**** PASSAGE FOR REVIEW
Title: Eicosanoid regulation of debris-stimulated metastasis.
Authors: Deng, Jianjun; Yang, Haixia; Haak, Victoria M; Yang, Jun; Kipper, Franciele C; Barksdale, Chantal; Hwang, Sung Hee; Gartung, Allison; Bielenberg, Diane R; Subbian, Selvakumar; Ho, Koc-Kan; Ye, Xiang; Fan, Daidi; Sun, Yongkui; Hammock, Bruce D; Panigrahy, Dipak
Published In Proc Natl Acad Sci U S A, (2021 10 12)
Abstract: Cancer therapy reduces tumor burden via tumor cell death ("debris"), which can accelerate tumor progression via the failure of inflammation resolution. Thus, there is an urgent need to develop treatment modalities that stimulate the clearance or resolution of inflammation-associated debris. Here, we demonstrate that chemotherapy-generated debris stimulates metastasis by up-regulating soluble epoxide hydrolase (sEH) and the prostaglandin E2 receptor 4 (EP4). Therapy-induced tumor cell debris triggers a storm of proinflammatory and proangiogenic eicosanoid-driven cytokines. Thus, targeting a single eicosanoid or cytokine is unlikely to prevent chemotherapy-induced metastasis. Pharmacological abrogation of both sEH and EP4 eicosanoid pathways prevents hepato-pancreatic tumor growth and liver metastasis by promoting macrophage phagocytosis of debris and counterregulating a protumorigenic eicosanoid and cytokine storm. Therefore, stimulating the clearance of tumor cell debris via combined sEH and EP4 inhibition is an approach to prevent debris-stimulated metastasis and tumor growth.
********
**** DATA UNDER STUDY
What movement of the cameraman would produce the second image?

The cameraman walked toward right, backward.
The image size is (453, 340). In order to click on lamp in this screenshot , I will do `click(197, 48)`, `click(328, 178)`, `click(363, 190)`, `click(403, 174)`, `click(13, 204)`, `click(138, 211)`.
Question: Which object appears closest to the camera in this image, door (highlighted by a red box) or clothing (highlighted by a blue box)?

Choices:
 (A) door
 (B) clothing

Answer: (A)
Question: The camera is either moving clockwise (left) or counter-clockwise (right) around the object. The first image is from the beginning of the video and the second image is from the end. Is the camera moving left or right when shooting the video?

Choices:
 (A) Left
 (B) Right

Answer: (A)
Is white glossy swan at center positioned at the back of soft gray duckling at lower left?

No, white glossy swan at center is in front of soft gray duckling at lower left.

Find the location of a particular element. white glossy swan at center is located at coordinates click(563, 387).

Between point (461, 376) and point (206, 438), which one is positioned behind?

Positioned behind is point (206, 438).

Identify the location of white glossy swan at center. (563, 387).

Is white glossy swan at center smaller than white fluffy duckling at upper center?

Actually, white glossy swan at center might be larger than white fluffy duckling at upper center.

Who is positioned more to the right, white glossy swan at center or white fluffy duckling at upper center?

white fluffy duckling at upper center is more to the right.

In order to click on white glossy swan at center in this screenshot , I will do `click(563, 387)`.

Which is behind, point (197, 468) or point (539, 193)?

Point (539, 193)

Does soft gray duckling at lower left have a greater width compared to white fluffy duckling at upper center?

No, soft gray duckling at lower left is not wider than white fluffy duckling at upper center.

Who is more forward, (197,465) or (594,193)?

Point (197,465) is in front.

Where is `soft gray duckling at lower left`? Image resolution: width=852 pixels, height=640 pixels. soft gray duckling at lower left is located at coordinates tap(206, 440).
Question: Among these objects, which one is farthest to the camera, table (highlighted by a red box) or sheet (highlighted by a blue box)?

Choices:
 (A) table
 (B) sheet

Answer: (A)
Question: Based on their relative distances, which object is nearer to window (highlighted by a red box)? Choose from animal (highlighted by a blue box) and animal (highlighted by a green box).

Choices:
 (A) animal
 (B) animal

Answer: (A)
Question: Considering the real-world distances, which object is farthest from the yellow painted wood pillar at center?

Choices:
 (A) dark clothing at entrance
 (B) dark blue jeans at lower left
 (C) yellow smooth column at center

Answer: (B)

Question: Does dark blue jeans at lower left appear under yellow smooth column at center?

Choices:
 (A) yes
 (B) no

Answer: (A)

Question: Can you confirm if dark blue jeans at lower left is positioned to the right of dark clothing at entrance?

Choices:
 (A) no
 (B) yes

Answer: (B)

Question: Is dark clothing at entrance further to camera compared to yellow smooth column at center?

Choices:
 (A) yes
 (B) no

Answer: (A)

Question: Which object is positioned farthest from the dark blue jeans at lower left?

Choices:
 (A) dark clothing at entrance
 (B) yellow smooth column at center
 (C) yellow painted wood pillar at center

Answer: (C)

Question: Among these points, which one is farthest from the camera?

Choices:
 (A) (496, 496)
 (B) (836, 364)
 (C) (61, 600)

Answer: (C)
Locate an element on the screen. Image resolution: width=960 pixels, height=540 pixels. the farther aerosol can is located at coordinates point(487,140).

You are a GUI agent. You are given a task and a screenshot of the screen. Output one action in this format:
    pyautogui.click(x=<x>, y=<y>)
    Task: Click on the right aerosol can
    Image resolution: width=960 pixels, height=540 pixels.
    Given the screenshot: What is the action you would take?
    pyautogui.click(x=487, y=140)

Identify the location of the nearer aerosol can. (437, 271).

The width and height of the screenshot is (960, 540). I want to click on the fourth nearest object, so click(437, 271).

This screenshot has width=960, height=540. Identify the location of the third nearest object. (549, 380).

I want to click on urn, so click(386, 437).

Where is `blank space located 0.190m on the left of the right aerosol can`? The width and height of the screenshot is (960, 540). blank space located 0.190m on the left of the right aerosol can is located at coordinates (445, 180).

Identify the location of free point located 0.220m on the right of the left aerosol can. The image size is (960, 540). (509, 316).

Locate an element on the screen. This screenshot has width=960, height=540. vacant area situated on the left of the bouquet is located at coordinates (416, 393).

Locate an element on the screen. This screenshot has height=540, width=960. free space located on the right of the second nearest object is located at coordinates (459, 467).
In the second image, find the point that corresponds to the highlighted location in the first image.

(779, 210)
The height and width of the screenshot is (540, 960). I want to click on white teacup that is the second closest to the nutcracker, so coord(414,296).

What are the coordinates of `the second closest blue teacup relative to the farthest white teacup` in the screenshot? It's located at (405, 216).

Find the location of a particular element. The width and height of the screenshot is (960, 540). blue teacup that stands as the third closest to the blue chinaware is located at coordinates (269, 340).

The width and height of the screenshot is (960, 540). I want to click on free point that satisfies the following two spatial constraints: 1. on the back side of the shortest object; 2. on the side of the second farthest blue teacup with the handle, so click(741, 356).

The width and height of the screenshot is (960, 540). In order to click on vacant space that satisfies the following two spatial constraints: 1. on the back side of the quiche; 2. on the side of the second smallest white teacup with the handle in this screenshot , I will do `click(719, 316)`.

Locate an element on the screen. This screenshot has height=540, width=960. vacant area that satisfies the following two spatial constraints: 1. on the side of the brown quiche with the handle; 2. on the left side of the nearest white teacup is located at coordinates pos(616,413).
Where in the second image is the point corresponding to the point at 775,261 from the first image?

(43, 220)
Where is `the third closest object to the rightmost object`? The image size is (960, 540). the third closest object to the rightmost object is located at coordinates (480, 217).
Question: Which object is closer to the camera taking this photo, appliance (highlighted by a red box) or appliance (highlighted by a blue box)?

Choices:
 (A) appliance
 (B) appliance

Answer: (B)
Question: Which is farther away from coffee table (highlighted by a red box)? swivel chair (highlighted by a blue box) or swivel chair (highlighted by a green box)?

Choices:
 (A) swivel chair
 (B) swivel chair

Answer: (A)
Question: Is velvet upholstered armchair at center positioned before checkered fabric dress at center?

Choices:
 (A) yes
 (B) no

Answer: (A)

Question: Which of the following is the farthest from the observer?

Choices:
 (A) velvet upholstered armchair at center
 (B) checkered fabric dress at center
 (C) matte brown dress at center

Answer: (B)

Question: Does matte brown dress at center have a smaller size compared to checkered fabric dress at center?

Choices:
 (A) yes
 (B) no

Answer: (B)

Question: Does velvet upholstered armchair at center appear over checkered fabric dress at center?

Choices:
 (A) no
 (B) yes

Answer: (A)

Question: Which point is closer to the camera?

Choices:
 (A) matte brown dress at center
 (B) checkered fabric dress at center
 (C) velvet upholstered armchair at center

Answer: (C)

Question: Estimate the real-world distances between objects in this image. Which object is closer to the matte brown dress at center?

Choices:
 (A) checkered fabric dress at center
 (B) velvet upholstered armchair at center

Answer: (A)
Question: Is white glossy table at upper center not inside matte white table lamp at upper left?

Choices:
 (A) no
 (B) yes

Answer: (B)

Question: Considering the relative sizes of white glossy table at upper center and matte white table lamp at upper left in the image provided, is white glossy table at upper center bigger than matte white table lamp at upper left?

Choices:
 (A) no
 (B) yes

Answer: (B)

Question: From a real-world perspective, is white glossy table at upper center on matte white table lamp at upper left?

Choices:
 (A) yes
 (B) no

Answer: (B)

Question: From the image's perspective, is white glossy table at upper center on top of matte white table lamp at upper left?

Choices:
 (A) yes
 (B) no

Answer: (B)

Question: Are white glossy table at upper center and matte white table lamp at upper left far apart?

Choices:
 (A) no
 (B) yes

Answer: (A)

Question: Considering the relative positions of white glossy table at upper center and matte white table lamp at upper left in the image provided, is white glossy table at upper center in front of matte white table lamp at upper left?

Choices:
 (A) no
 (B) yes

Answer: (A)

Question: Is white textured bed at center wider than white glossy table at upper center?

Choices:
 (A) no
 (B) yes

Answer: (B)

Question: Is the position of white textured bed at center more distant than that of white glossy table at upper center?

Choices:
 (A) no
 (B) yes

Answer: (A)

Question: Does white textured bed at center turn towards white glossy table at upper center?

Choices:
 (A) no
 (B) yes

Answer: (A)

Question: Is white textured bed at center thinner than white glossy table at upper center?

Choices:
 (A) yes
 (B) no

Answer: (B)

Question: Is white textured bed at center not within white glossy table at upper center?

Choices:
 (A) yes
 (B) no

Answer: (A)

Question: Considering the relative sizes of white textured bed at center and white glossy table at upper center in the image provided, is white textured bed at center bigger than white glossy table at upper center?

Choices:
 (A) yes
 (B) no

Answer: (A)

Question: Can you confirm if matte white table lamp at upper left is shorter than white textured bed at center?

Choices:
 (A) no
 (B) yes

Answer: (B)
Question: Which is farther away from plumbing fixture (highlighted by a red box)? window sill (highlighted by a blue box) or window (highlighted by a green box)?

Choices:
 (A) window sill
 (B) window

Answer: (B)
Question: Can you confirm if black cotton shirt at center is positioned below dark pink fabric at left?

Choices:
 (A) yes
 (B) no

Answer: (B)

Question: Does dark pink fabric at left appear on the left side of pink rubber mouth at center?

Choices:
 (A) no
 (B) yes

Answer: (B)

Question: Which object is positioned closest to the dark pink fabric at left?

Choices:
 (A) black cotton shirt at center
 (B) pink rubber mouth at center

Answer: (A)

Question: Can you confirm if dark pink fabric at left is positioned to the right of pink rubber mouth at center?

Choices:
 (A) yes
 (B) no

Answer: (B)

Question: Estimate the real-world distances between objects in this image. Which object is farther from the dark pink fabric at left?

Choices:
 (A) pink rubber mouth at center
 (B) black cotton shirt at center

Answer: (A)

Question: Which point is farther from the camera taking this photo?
********
_EXERCISES_
1. Does the metastasis abstract support each statement? Answer yes or no for each, quoting the words that decide it. (a) Chemotherapy-generated debris up-regulates sEH and EP4. (b) Targeting one eicosanoid or cytokine is likely enough to prevent chemotherapy-induced metastasis. (c) Blocking both the sEH and EP4 pathways promotes macrophage phagocytosis of debris.
2. According to the metastasis abstract, what does therapy-induced tumor cell debris trigger?
This material comes from a different source than the abstract.

_NUMBERED ANSWERS_
1.
(a) Yes: "chemotherapy-generated debris stimulates metastasis by up-regulating soluble epoxide hydrolase (sEH) and the prostaglandin E2 receptor 4 (EP4)"
(b) No: "targeting a single eicosanoid or cytokine is unlikely to prevent chemotherapy-induced metastasis"
(c) Yes: "Pharmacological abrogation of both sEH and EP4 eicosanoid pathways prevents hepato-pancreatic tumor growth and liver metastasis by promoting macrophage phagocytosis of debris"

2. It triggers a storm of proinflammatory and proangiogenic eicosanoid-driven cytokines.